If Sam put himself first, he would be back to the present, without a doubt. But Sam can’t do that. He is, by virtue of his future, by virtue of who he is, a Leader, and a Leader must think both for and of his men. Men he used to know, men he knows again, are going to die. The reason Sam is so very good at his job is, like Granny Weatherwax, because he could so very easily have gone the other way. Sam watches Sam all the time, to make sure that anger, fear, fatigue, all the ills that humans are prey to, do not drag him down.
In the face of everything he wants, Sam abandons that for the chance of saving lives. In the end, it doesn’t make a change, and yes, he gets home and all is well. But Sam has done what he had to do, not what he wanted to do: what he wanted to do is what distinguishes him from the selfish, neglectful, unheeding husband he has, until so recently been.
What makes Night Watch so great is, for me, the fact that Pratchett suddenly throws everything into reverse. With the exception of Small Gods, which was set well away from any other Discworld territory, the books have always moved forward, each new book being new in every sense. Night Watch takes us back, back to an Ankh-Morpork that we don’t recognise.
The is the pre-Vetinari Ankh-Morpork, and it is a nasty place.

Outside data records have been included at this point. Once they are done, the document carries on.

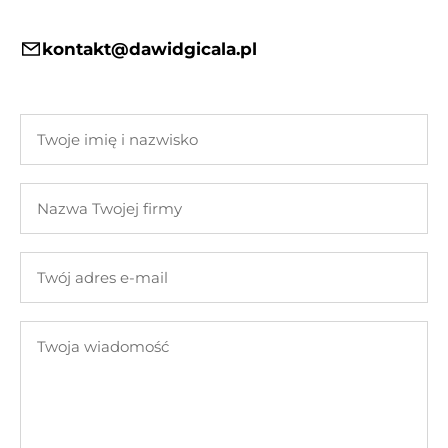
kontakt@dawidgicala.pl
Twoje
imię
i
Nazwa
nazwisko
Twojej
firmy
Twój
adres
e-
Twoja
mail
wiadomość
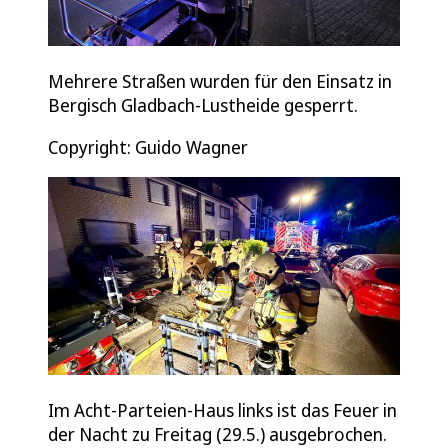
Mehrere Straßen wurden für den Einsatz in
Bergisch Gladbach-Lustheide gesperrt.
Copyright: Guido Wagner
Im Acht-Parteien-Haus links ist das Feuer in
der Nacht zu Freitag (29.5.) ausgebrochen.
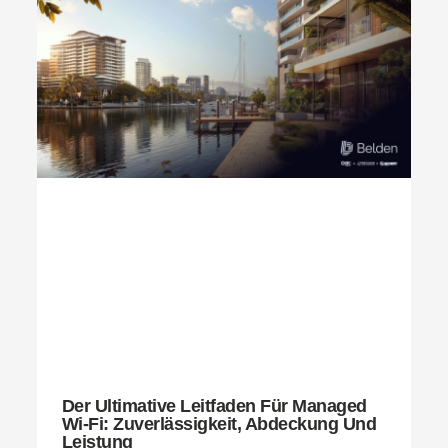
Der Ultimative Leitfaden Für Managed
Wi-Fi: Zuverlässigkeit, Abdeckung Und
Leistung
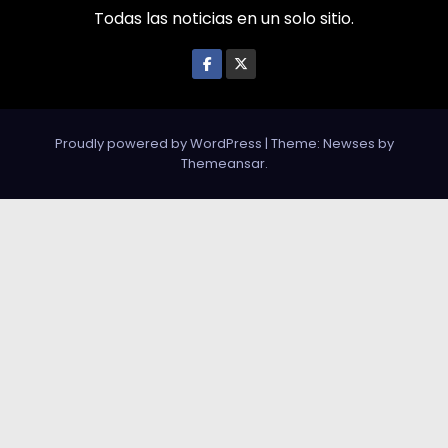
Todas las noticias en un solo sitio.
Proudly powered by WordPress
|
Theme: Newses by
Themeansar
.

Forget the Ankh-Morpork of The Colour of Magic, that was just a cardboard cut-out fantasy fiction city, pasted onto the wall like the blandest of nursery paper and having nothing in common with any kind of functional city.
And functional is the word we associate with Ankh-Morpork and with Vetinari’s rule. It’s the single most common descriptor of the City: it works. And it works precisely because of Lord Vetinari, and for no other reason (except, increasingly, Sam Vimes and the City Watch).
The thing is that, once you give a moment’s thought to Ankh-Morpork, you realise that it doesn’t work. It can’t work. It’s a not especially benevolent dictatorship that exists as a mass of opposing interests and forces that are held in stasis by the Patrician and the fear of what may happen if he’s removed from the equation.
In Discworld, it can work, because Terry Pratchett tells us it can, because we want to believe that it can, because we none of us for a second have to live under those circumstances. And Pratchett was too intelligent a person not to know that. Which is why Night Watch is so important, because it enables him to show Ankh-Morpork without Lord Vetinari, without having to remove him as a character.
Instead, we’re shown a snapshot of what it was like, a snapshot at night, when the Night Watch have jurisdiction, to demonstrate just how much better Lord Vetinari’s reign is, by every stretch of the imagination.
Sam the loving husband, and why Havelock Vetinari really is a good thing for Ankh-Morpork. These are what Night Watch is about.
But it’s about all the other things I wrote about first time as well, and it is that which I take from Night Watch whenever I read it: sacrifice, for something more important than yourself. Sacrifice, and survival.